Write out exactly the lines from the first line of the records below through the line that contains "потолку, балке или", and stop there.

Collected data
┄┄┄┄┄┄┄┄┄┄
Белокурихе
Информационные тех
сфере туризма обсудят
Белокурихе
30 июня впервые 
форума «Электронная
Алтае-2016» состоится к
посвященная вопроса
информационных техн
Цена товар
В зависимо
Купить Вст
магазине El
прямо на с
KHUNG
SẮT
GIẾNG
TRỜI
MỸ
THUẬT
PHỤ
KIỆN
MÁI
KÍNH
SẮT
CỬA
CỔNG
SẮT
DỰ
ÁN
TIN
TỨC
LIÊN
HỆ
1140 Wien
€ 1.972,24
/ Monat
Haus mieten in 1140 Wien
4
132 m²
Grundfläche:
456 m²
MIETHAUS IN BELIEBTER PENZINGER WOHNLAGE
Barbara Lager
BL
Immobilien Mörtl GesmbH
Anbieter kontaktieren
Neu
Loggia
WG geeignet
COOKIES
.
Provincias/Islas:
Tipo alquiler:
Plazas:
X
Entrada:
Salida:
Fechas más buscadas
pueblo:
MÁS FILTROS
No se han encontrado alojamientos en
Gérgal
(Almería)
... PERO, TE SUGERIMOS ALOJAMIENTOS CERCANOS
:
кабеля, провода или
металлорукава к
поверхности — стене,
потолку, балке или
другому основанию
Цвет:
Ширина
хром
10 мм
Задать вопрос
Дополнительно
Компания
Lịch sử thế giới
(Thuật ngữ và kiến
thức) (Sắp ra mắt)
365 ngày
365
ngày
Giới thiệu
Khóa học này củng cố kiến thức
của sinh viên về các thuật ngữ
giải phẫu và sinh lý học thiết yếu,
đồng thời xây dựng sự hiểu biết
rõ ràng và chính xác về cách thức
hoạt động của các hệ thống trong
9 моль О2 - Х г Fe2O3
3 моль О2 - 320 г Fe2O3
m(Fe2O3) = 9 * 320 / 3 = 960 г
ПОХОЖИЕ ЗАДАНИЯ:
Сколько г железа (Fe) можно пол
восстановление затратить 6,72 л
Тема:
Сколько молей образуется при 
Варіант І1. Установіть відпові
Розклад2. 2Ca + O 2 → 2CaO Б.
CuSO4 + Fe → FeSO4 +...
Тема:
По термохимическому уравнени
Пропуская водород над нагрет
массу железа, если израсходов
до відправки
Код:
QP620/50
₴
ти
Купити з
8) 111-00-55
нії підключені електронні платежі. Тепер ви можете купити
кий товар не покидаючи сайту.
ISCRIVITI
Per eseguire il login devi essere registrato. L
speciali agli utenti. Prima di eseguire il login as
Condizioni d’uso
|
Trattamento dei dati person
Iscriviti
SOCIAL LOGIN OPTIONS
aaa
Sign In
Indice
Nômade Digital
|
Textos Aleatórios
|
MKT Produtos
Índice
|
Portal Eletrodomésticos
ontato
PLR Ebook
┄┄┄┄┄┄┄┄┄┄
Answer for this exercise:
Белокурихе
Информационные тех
сфере туризма обсудят
Белокурихе
30 июня впервые 
форума «Электронная
Алтае-2016» состоится к
посвященная вопроса
информационных техн
Цена товар
В зависимо
Купить Вст
магазине El
прямо на с
KHUNG
SẮT
GIẾNG
TRỜI
MỸ
THUẬT
PHỤ
KIỆN
MÁI
KÍNH
SẮT
CỬA
CỔNG
SẮT
DỰ
ÁN
TIN
TỨC
LIÊN
HỆ
1140 Wien
€ 1.972,24
/ Monat
Haus mieten in 1140 Wien
4
132 m²
Grundfläche:
456 m²
MIETHAUS IN BELIEBTER PENZINGER WOHNLAGE
Barbara Lager
BL
Immobilien Mörtl GesmbH
Anbieter kontaktieren
Neu
Loggia
WG geeignet
COOKIES
.
Provincias/Islas:
Tipo alquiler:
Plazas:
X
Entrada:
Salida:
Fechas más buscadas
pueblo:
MÁS FILTROS
No se han encontrado alojamientos en
Gérgal
(Almería)
... PERO, TE SUGERIMOS ALOJAMIENTOS CERCANOS
:
кабеля, провода или
металлорукава к
поверхности — стене,
потолку, балке или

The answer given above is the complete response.